During the wait they traveled extensively during vacations, and every few years acquired a new coach. They drove the Pioneer until 1981; traveled by car the next nine years; then purchased a 36-foot Georgie Boy Encounter, which became their full-time home in 1990. Four years later they traded it in on a 1991 37-foot fifth-wheel trailer. It was their home for a mere eight months, “because I didn’t like it,” Jim said with a grin. Later that year they bought a 1991 40-foot Fleetwood Bounder.
During that time, the couple gained their first experience as camp hosts, at an Army Corps of Engineers campground near Alma, Arkansas.
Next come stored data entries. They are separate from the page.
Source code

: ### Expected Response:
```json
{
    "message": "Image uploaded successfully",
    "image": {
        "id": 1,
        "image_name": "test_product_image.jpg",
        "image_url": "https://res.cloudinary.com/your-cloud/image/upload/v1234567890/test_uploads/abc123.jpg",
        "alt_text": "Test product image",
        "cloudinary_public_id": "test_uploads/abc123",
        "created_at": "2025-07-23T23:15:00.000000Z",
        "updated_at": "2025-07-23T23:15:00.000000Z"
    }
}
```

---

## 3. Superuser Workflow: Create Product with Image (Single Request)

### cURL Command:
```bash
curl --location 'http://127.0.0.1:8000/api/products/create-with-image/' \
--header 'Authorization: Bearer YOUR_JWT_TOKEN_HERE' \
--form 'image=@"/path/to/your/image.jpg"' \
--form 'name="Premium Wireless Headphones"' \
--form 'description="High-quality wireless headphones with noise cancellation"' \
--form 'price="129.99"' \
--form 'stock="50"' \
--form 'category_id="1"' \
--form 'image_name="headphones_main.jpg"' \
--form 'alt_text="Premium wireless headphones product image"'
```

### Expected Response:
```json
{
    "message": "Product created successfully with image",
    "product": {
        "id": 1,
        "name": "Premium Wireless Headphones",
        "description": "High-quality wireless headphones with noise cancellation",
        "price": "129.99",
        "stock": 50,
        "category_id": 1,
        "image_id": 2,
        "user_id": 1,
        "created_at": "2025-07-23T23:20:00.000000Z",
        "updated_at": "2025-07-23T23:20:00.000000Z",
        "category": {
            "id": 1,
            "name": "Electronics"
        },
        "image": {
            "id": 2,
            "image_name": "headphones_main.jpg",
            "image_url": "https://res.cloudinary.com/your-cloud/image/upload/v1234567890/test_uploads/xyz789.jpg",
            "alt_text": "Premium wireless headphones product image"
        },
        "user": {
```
“We had seen an ad and decided to give it a try,” Jo said. “We were hosts at the camp for six months, through the winter of 1990-1991, and found it was work we really enjoyed.”
They then learned that the St. Louis RV Park, a 100-site facility set amidst the buildings of the city’s downtown, was seeking camp hosts for the 1991 summer season.
“We went (there) intending to stay for one season, but liked it so much we came back to work for six more,” Jo said with a smile. “But by the end of 1997, Jim thought he’d had enough of full-timing, so we went to Henderson, Nevada, where we bought a house, then sold the motorhome in May 1998.”
Fifteen months later, Jim’s itchy feet got the best of him. So once again the Reibels hit the road, this time traveling to Florida, where they bought their current motor coach (which includes a living room slideout for a roomy home).
“We drove back west to winter in Yuma, Arizona, and then in March 2000 we began a marathon trip that took us 8,345 miles across 22 states, to Kissimmee, Florida, where we spent the winter,” she said. “Jim loves catch-and-release bass fishing and spends a lot of time at East Lake Fish Camp there.”
In 2001 the Reibels spent the summer working at the Sundermeier RV Park and Conference Center in St. Charles, Missouri. While there, Jo registered guests and handled other office duties while Jim led RVers to their sites. Although they enjoyed meeting the other campers, they still had places to go. So after another winter in Florida, the couple embarked on a 4,411-mile excursion up the East Coast where, among other places, they stopped in Vermont, New Hampshire, and Maine, three of the four states they had never visited (Alaska is the only other). They then headed south to Cherokee Village, Arkansas, where they bought a house and are taking a break from their full-timing ways.
Although they’ve settled into a permanent residence, that doesn’t mean the Reibels have stopped traveling. In fact, this past summer the couple enjoyed a 3,371-mile tour that took them through Missouri, Kansas, Colorado, Utah, Nevada, Arizona, New Mexico, and Texas.
To prepare for these trips, Jo says much of her travel information comes from Family Motor Coaching magazine, which is one of the main reasons they joined the association 13 years ago.
“Jim makes fun of me for saving so much, but I keep plastic tubs in our basement storage with information about all the states, including years of articles from the magazine,” she said. “There are just so many new places we want to see.”